## TASK PROMPT
Repeat word for word the lines in the records below, from the line with "Mind giving me" through the line with "0.007153, 0.811058, 0.032474]]", including both of those lines.

## RECORDS FOR THIS TASK
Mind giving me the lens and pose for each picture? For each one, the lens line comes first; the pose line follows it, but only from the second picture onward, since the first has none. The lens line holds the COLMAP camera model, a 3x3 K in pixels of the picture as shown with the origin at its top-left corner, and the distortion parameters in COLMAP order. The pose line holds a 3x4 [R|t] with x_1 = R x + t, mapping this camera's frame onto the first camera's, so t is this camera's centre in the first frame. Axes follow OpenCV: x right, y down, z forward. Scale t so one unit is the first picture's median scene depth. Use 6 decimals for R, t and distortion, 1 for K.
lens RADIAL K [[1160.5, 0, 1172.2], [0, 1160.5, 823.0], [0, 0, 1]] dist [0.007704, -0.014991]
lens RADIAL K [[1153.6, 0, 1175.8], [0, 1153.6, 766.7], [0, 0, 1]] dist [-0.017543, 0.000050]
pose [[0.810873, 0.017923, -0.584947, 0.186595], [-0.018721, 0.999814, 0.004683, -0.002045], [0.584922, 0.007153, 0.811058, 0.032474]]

* * *

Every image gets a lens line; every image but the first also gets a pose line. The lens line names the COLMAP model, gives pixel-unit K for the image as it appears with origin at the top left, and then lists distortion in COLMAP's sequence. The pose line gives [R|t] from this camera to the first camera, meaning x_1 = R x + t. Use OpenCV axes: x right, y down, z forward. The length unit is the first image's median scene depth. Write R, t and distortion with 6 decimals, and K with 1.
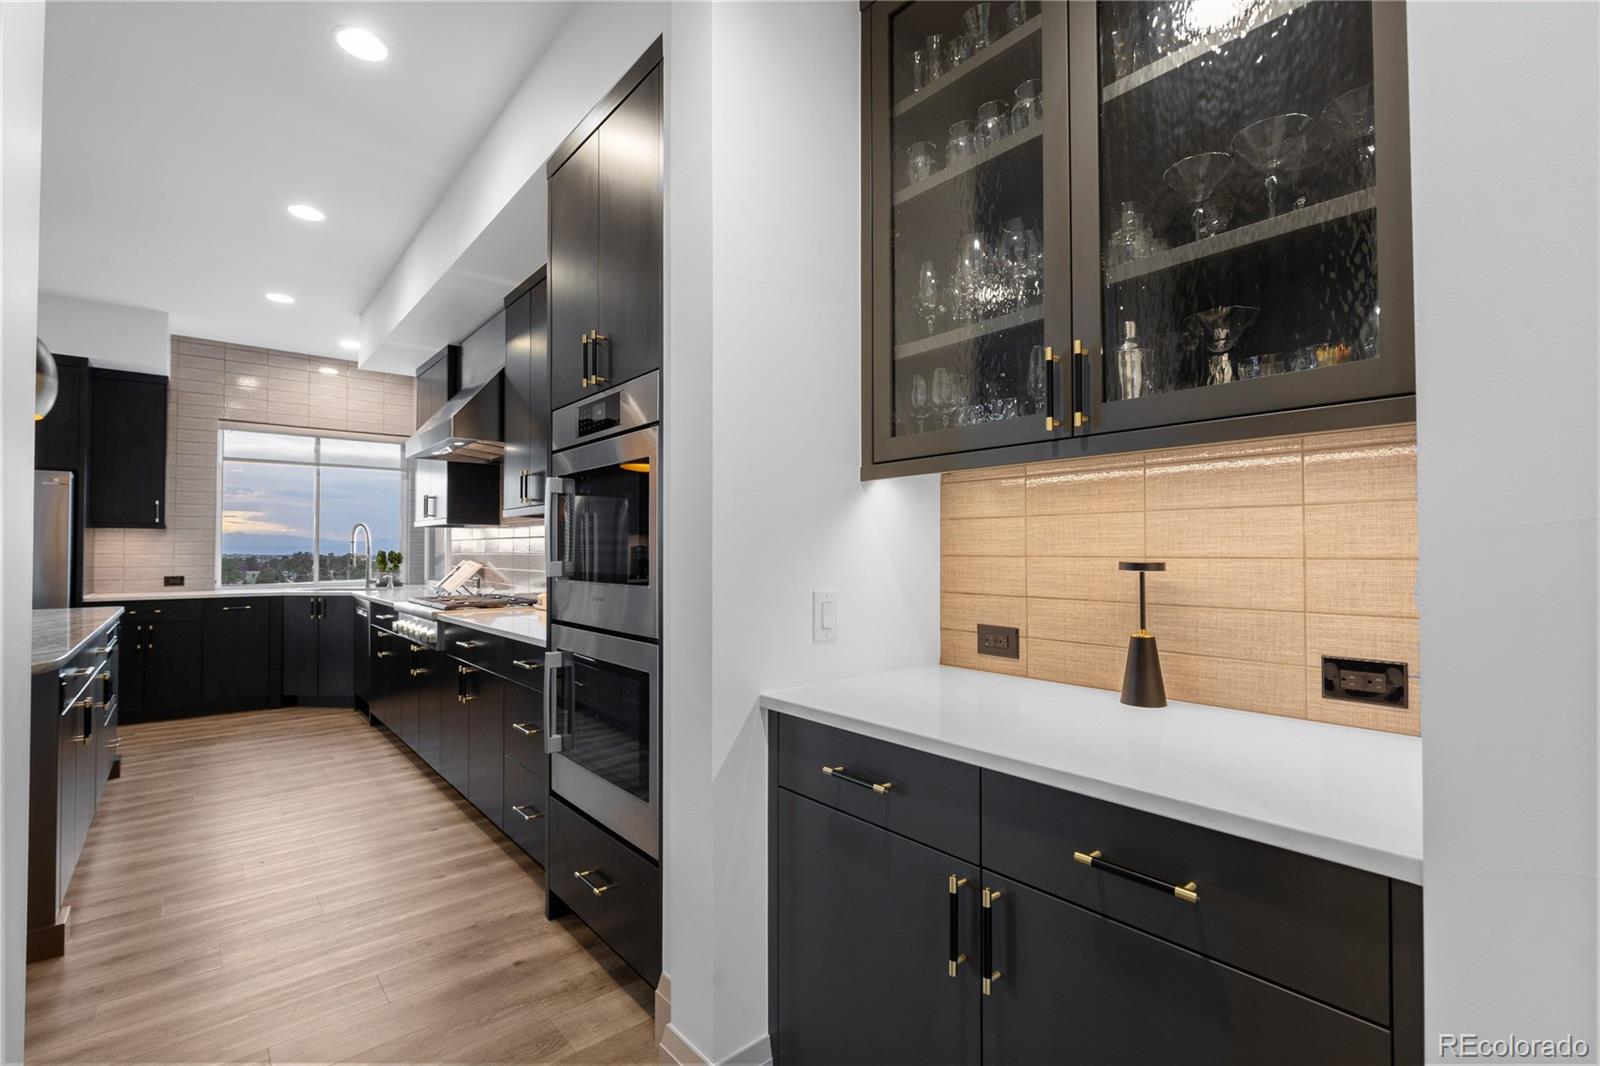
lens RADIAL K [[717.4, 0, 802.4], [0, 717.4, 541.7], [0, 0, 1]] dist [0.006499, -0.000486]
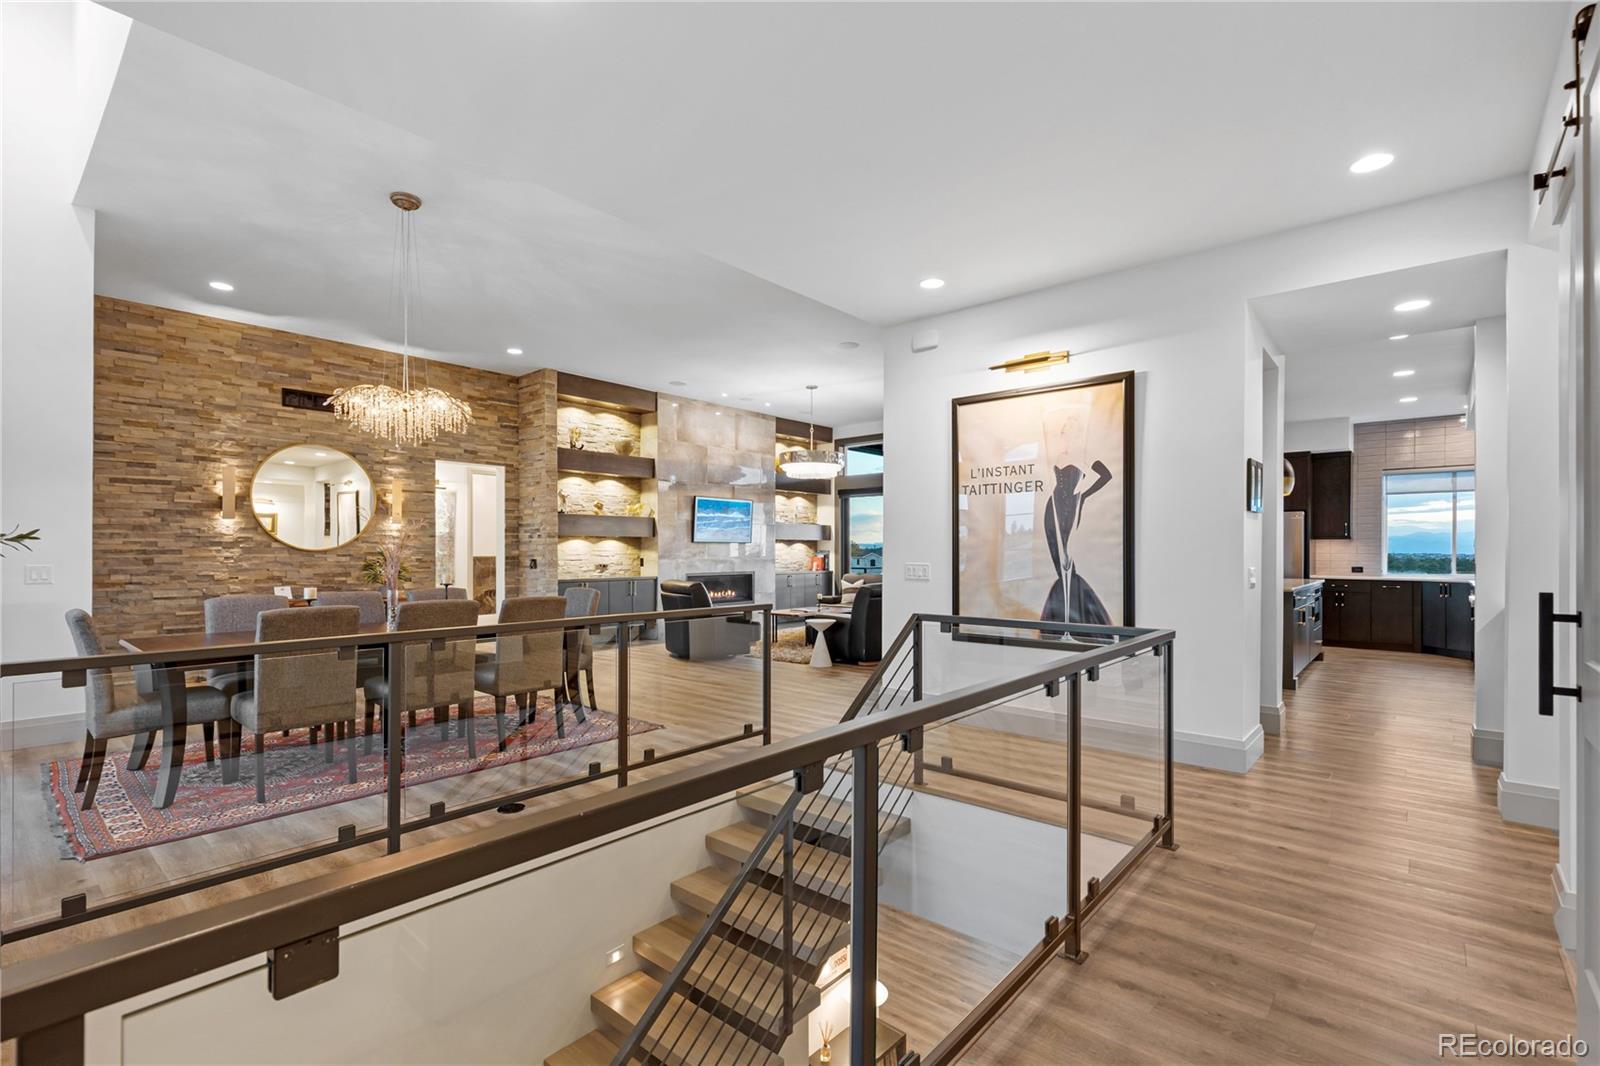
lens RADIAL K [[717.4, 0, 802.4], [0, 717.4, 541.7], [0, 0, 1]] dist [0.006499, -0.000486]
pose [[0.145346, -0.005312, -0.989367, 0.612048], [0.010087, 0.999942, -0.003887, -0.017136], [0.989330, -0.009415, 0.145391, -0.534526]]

## EXPECTED ANSWER
Mind giving me the lens and pose for each picture? For each one, the lens line comes first; the pose line follows it, but only from the second picture onward, since the first has none. The lens line holds the COLMAP camera model, a 3x3 K in pixels of the picture as shown with the origin at its top-left corner, and the distortion parameters in COLMAP order. The pose line holds a 3x4 [R|t] with x_1 = R x + t, mapping this camera's frame onto the first camera's, so t is this camera's centre in the first frame. Axes follow OpenCV: x right, y down, z forward. Scale t so one unit is the first picture's median scene depth. Use 6 decimals for R, t and distortion, 1 for K.
lens RADIAL K [[1160.5, 0, 1172.2], [0, 1160.5, 823.0], [0, 0, 1]] dist [0.007704, -0.014991]
lens RADIAL K [[1153.6, 0, 1175.8], [0, 1153.6, 766.7], [0, 0, 1]] dist [-0.017543, 0.000050]
pose [[0.810873, 0.017923, -0.584947, 0.186595], [-0.018721, 0.999814, 0.004683, -0.002045], [0.584922, 0.007153, 0.811058, 0.032474]]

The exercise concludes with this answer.